(Records excerpted from a collection)
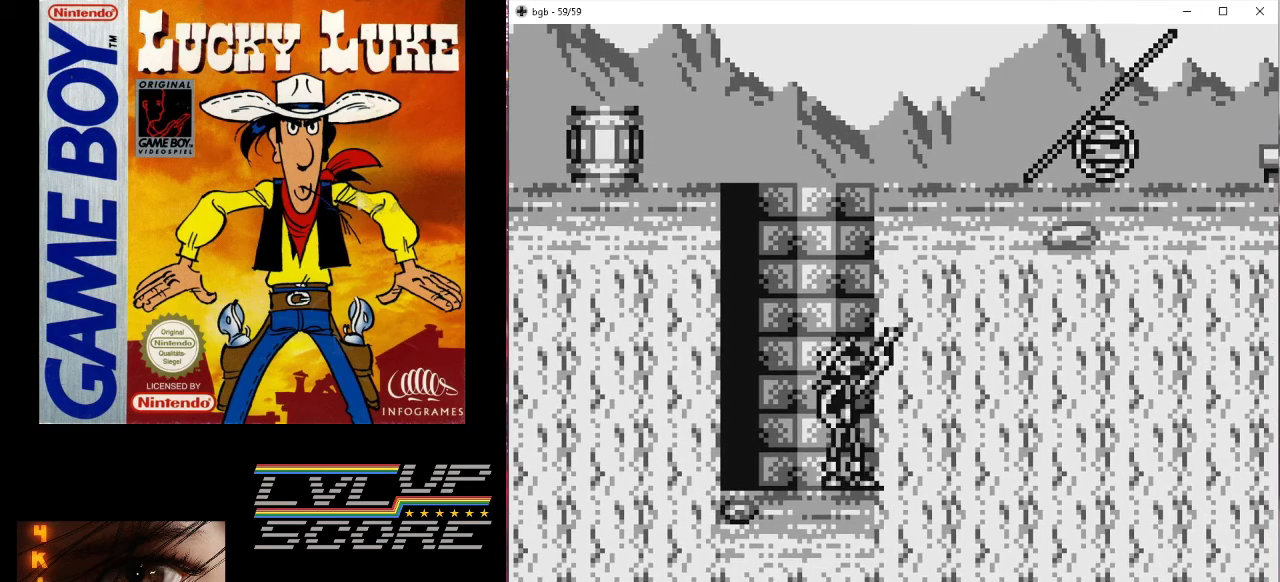
{"buttons": ["DPAD_UP", "DPAD_RIGHT"], "events": [[67, "B", "down"], [333, "DPAD_RIGHT", "down"], [367, "B", "up"]]}
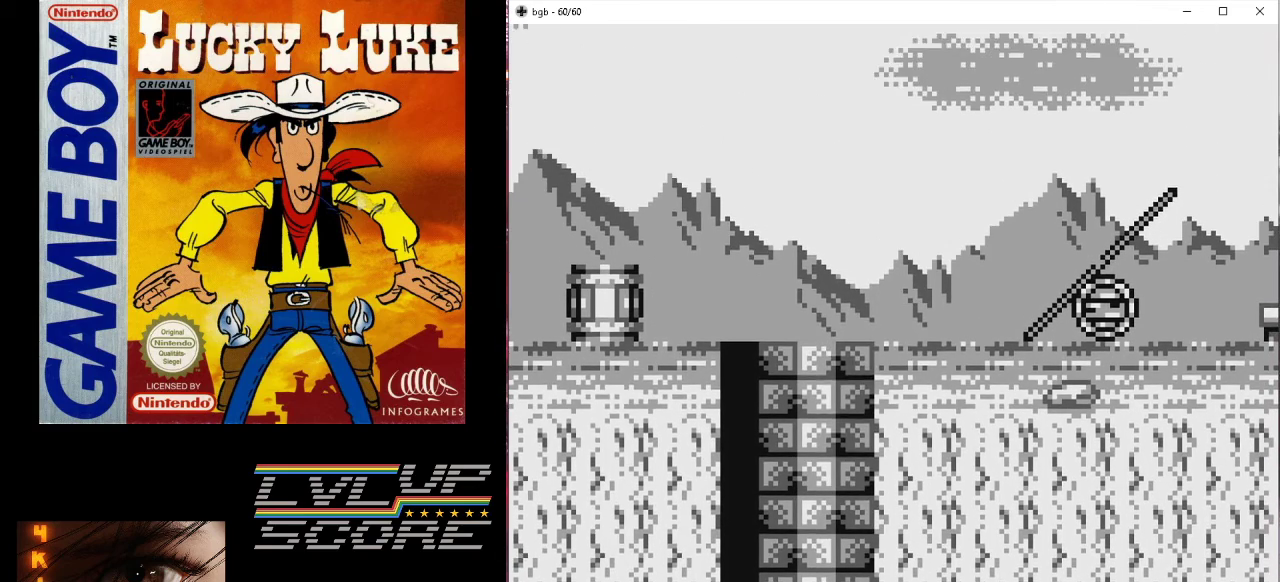
{"buttons": ["DPAD_UP", "DPAD_RIGHT"], "events": []}
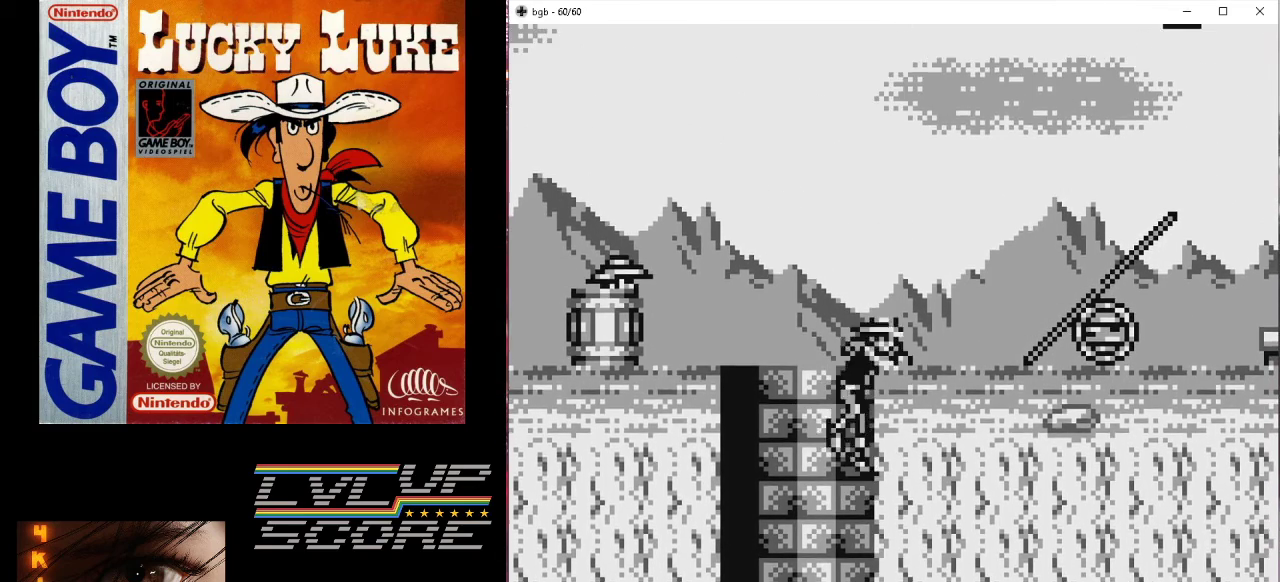
{"buttons": ["B", "DPAD_RIGHT"], "events": [[67, "DPAD_UP", "up"], [500, "B", "down"]]}
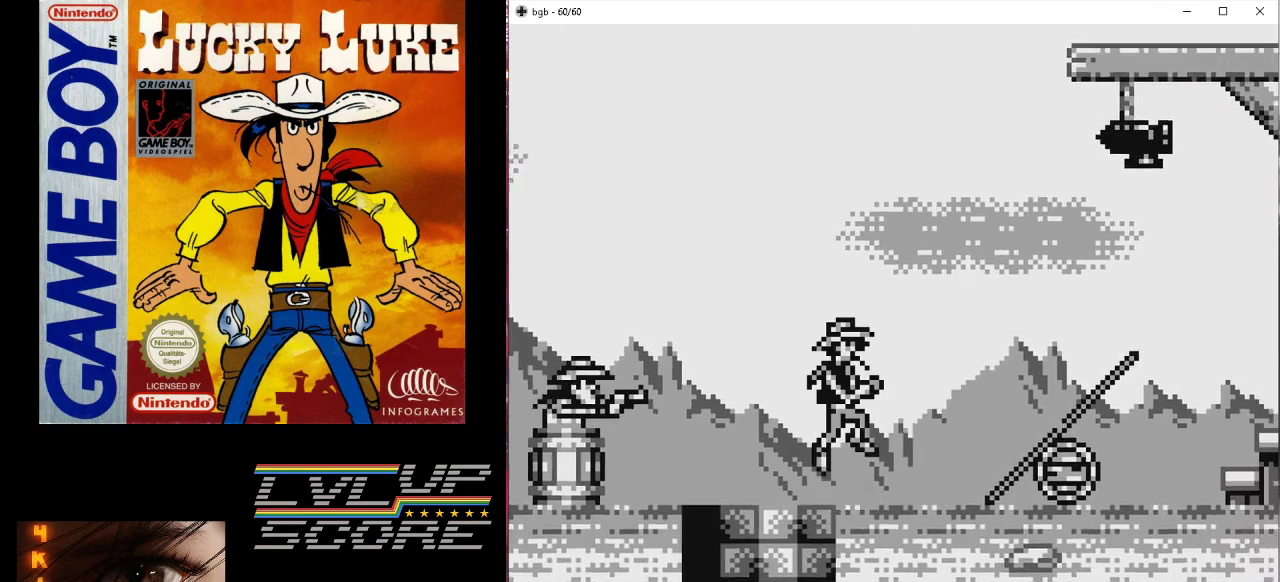
{"buttons": ["DPAD_RIGHT"], "events": [[433, "B", "up"]]}
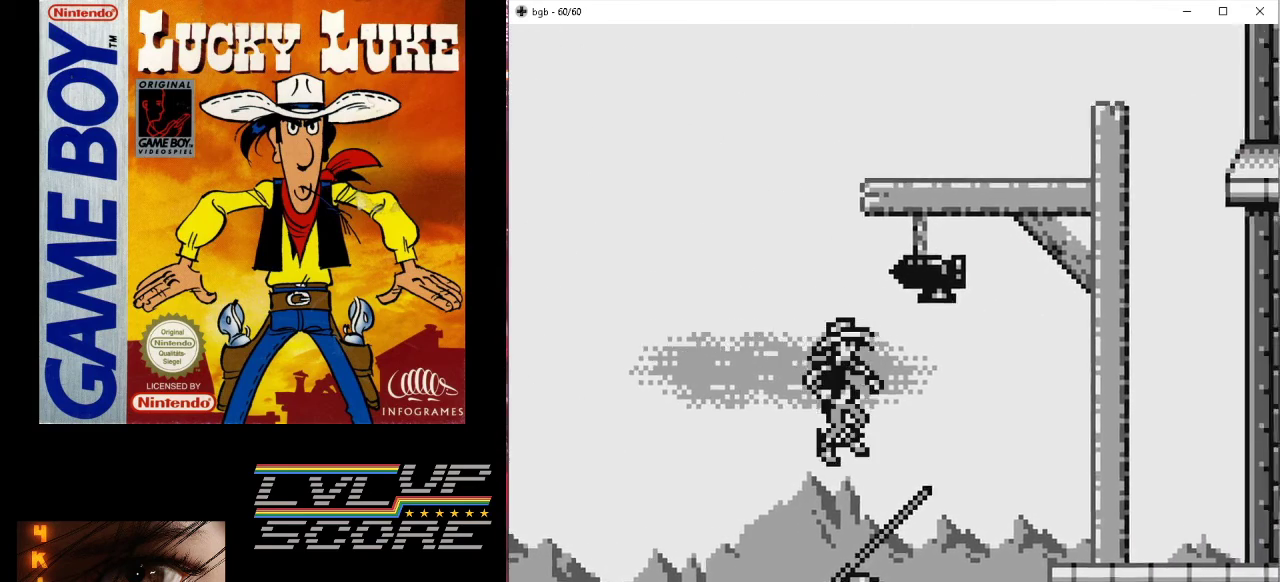
{"buttons": [], "events": [[100, "DPAD_RIGHT", "up"]]}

Task prompt: Copy out every line of the data in which the word "down" is found.

Exercise response:
{"buttons": ["DPAD_UP", "DPAD_RIGHT"], "events": [[67, "B", "down"], [333, "DPAD_RIGHT", "down"], [367, "B", "up"]]}
{"buttons": ["B", "DPAD_RIGHT"], "events": [[67, "DPAD_UP", "up"], [500, "B", "down"]]}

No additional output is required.